§ **Stored items from a collection**

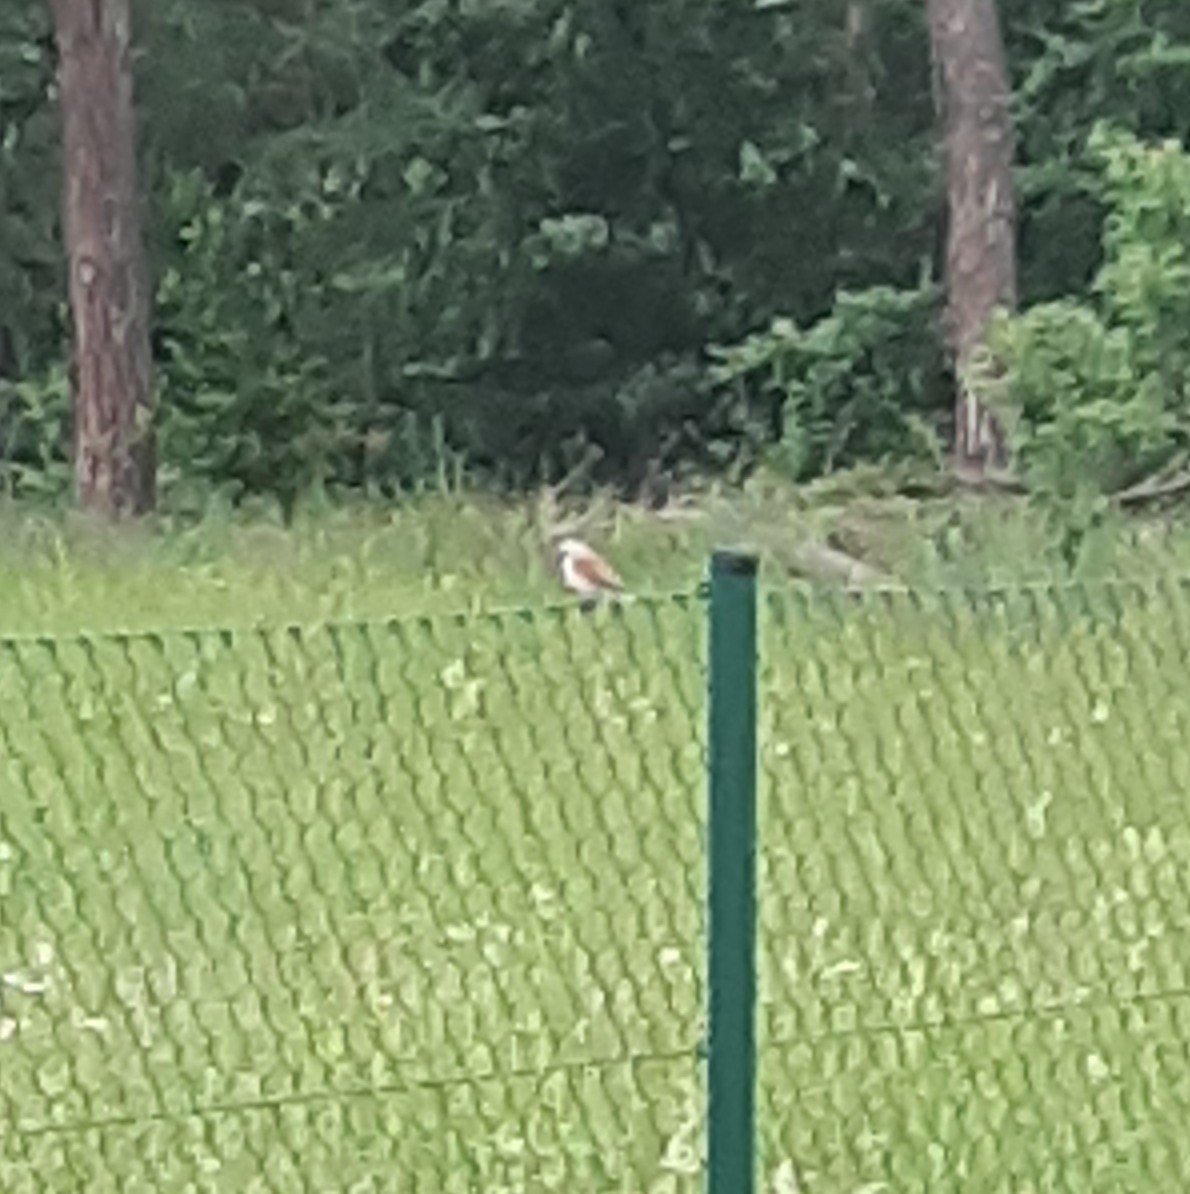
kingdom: Animalia
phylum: Chordata
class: Aves
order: Passeriformes
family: Laniidae
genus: Lanius
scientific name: Lanius collurio
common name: Red-backed shrike
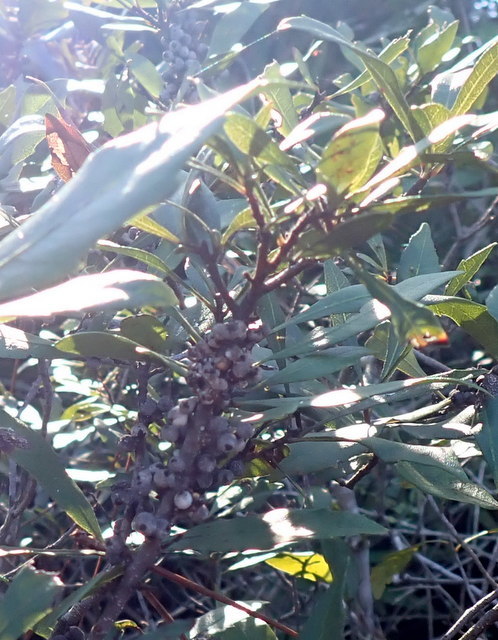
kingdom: Plantae
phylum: Tracheophyta
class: Magnoliopsida
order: Fagales
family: Myricaceae
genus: Morella
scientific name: Morella cerifera
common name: Wax myrtle
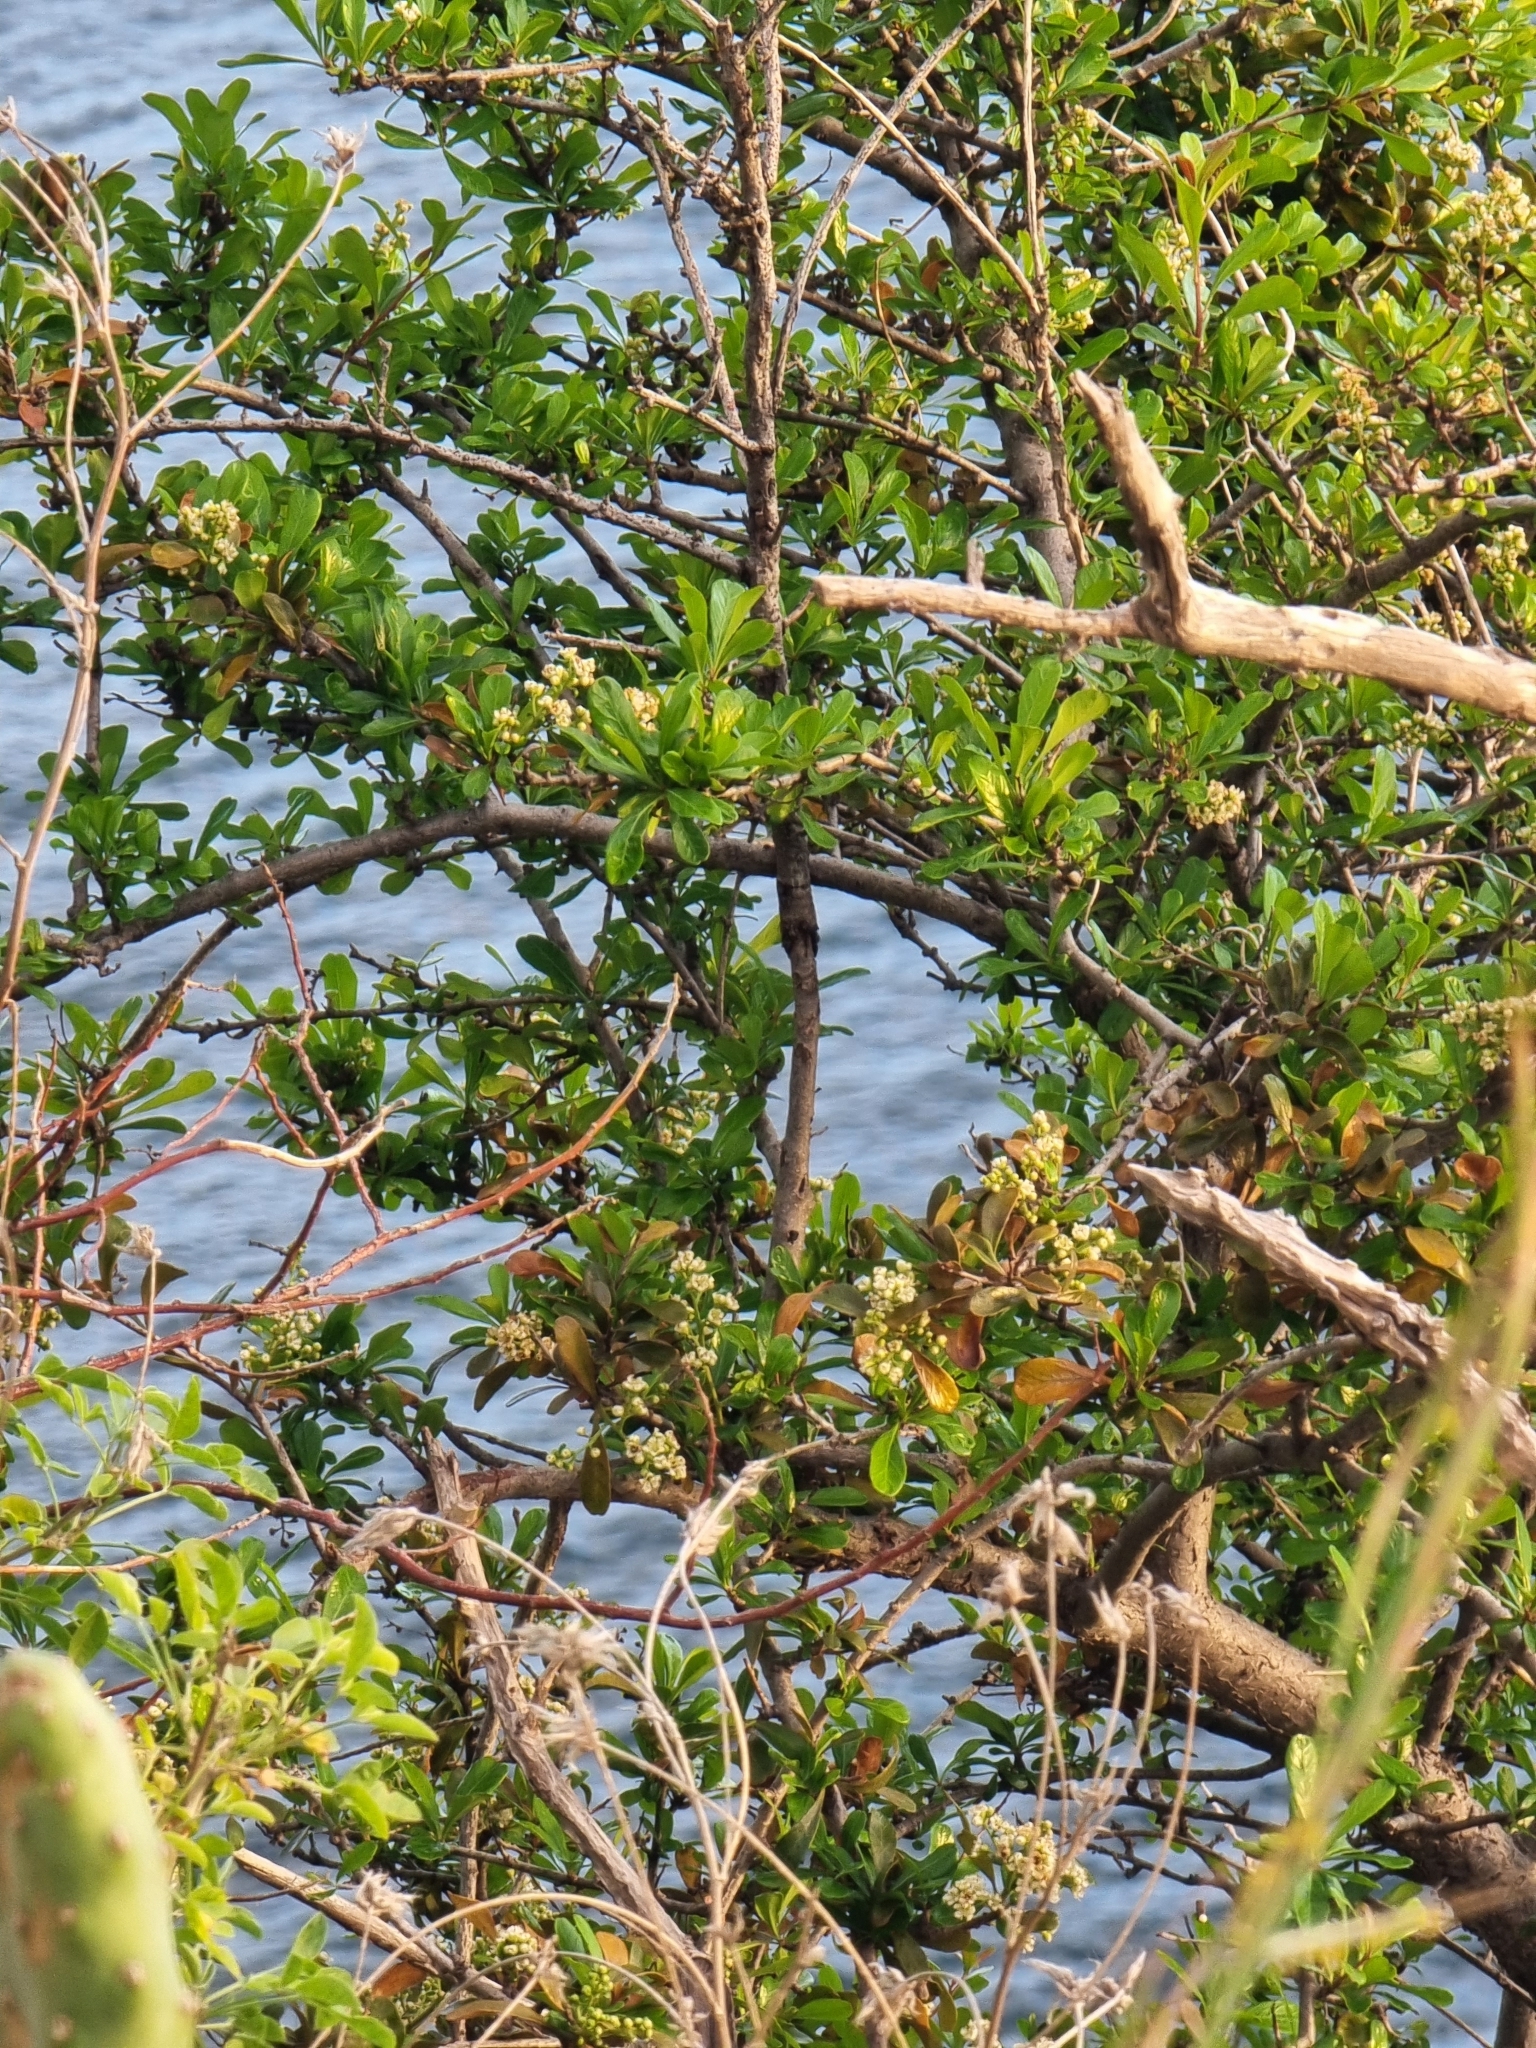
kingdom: Plantae
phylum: Tracheophyta
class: Magnoliopsida
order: Rosales
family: Rosaceae
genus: Chamaemeles
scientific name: Chamaemeles coriacea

§ **What this task involves**
Arrange everything from the line containing "family: Myricaceae" down to the end of the records as a JSON list of strings, one string per line, with blank lines left out. Leave the pictures out of the answer.

§ **Exercise response**
[
  "family: Myricaceae",
  "genus: Morella",
  "scientific name: Morella cerifera",
  "common name: Wax myrtle",
  "kingdom: Plantae",
  "phylum: Tracheophyta",
  "class: Magnoliopsida",
  "order: Rosales",
  "family: Rosaceae",
  "genus: Chamaemeles",
  "scientific name: Chamaemeles coriacea"
]